## [WHAT IS REQUIRED]
Look for the string "right" in the data below, and copy each line that holds it.

======== SUPPLIED INFORMATION ========

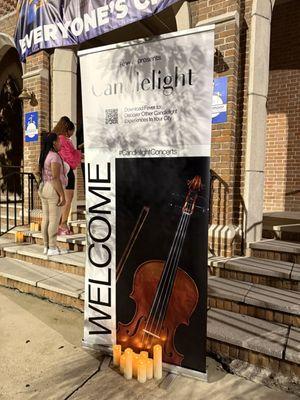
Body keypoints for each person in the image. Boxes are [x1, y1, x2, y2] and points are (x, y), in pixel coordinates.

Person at [38, 133, 68, 256]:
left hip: (43, 187)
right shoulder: (54, 156)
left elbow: (37, 171)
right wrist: (62, 195)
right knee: (54, 219)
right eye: (59, 141)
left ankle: (46, 246)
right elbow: (55, 178)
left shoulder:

========

## [OUTPUT]
right shoulder: (54, 156)
right wrist: (62, 195)
right knee: (54, 219)
right eye: (59, 141)
right elbow: (55, 178)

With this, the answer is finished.